400 celebrate Buddha's birthday at Muir Beach

by Leslie Harlib, Marin independent Journal, May 4, 2008

Muir Beach, CA (USA) -- The Buddha had his 2,571st birthday at Green Gulch Zen Center at Muir Beach on Sunday morning.

<< Abbott Steve Stucky (left) leads an offering ceremony for Buddha at the beginning of the 20th and final annual Buddha's birthday pageant at the Green Gulch Zen Center in Muir Beach. (Special to the IJ/Douglas Zimmerman)

More than 400 people - at least half of them families with little kids - turned out for the 20-year-old theatrical pageant that boasted 50 adult and child performers; a full band of drums, gongs, violins and flutes; elaborate parasols and silken banners; a six-tusked white elephant animated by four people; and giant dragon puppets.

A 7-foot-tall baby Buddha gleamed gold in the morning sun that broke through fog just as the narrator Cory Fischer from "A Traveling Jewish Theatre" reached the part about the holy man's birth.

Dancing children and adults threw candies and peanuts into the crowd. They showered the guests with thousands of fresh-picked flower petals from the Green Gulch gardens. They chanted and sang, and guests joined in on everything from the solemn Buddhist Heart Sutra chant to a playful round of "Row, Row, Row Your Boat."

The masks, puppets and costumes created by Annie Hallatt of Inverness and Berkeley, who founded the theatrical spectacle in 1989 with the Zen monk and writer Norman Fischer, were worthy of a Geary Street theater production. Even one of the Zen Center's farm tractors got into Green Gulch's song and dance epic, which is choreographed to a narrative poem Fischer wrote about the birth of the Buddha.

But 2008 is the last year the pageant will be produced in this form, Hallatt said.

"The main reason is that the people who have been organizing it for the last few years are tired of doing it," said Hallatt, painting a last-minute mask for a character.

"There's a lot of work involved," explained Wendy Johnson, who was Green Gulch's head gardener for 25 years and participated in the pageant for most of its two decades. "Every year it gets created afresh.
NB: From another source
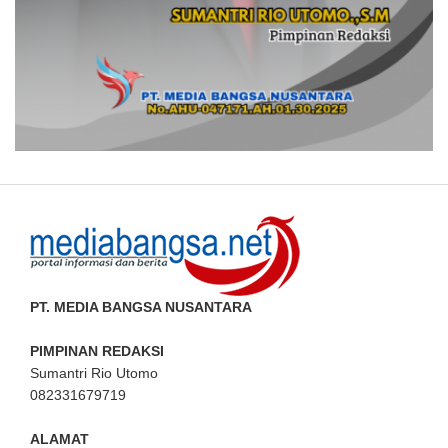
PT. MEDIA BANGSA NUSANTARA
PIMPINAN REDAKSI
Sumantri Rio Utomo
082331679719
ALAMAT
There's organizing the band, rehearsals, gathering the flowers for the baby Buddha's pagoda."

Norman Fischer, reached by telephone, said he and Hallatt were inspired to create it by the tradition of "wonderful community pageants all over Asia that celebrate the birth of the Buddha. Everyone in the village gets involved."

He deeply regrets its ending, he said. "I think it will be quite sad that it's the last one," he said.

Guests who showed up with picnic lunches for the show and the huge birthday cake that followed were shocked by the news that this one was the finale.

"We just love it as a communal celebration," said Barbara Banks, a Berkeley resident who has been attending the pageant with her toddlers for the past three years. "The Buddhist traditions give a lot of meaning to our family's life. We come here to be with friends and we make new friends every time. I can't believe this is the last one."

"Where do you get this kind of soul momentum in modern society?" asked Damian Raffa of San Francisco, a Green Gulch regular who attended with his family. "It's incredibly enriching for the community. For it to be ongoing would mean a whole new part of the community would have to step forward."

Hallatt said she was thinking of "calling one of the other Bay Area Zen centers to see if they want to adopt the show."

But Sukey Parmelee, who lives at Green Gulch Zen Center and who played Buddha's mother, the Queen, in the production, said this year simply marked the end of the elaborate production people have come to expect.

"We're just going to go back to a simple festivity," she said. "Maybe next year it will be a picnic, or a hoedown. But we will always have the little flower pagoda for the children and the chance to pour water on the baby Buddha. Sunday's a very public day here. We will always have a Buddha's birthday party."